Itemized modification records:
######

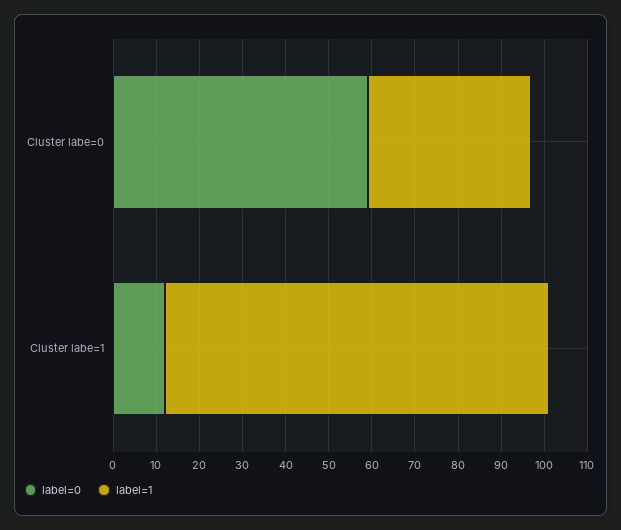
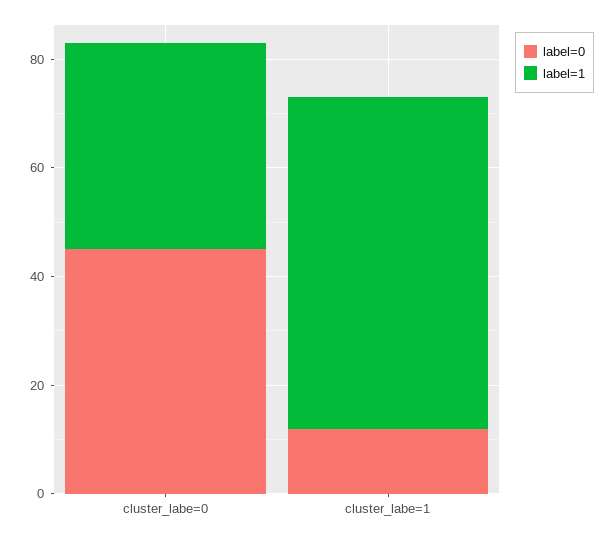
  {
    "label=0": {
-     "Cluster labe=0": 60,
+     "Cluster labe=0": 45,
      "Cluster labe=1": 10
    },
    "label=1": {
      "Cluster labe=0": 40,
-     "Cluster labe=1": 90
+     "Cluster labe=1": 60
    }
  }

######

Exercise requirements: An exact transcription of the records above is needed, with no pictures included.

Response box:
  {
    "label=0": {
-     "Cluster labe=0": 60,
+     "Cluster labe=0": 45,
      "Cluster labe=1": 10
    },
    "label=1": {
      "Cluster labe=0": 40,
-     "Cluster labe=1": 90
+     "Cluster labe=1": 60
    }
  }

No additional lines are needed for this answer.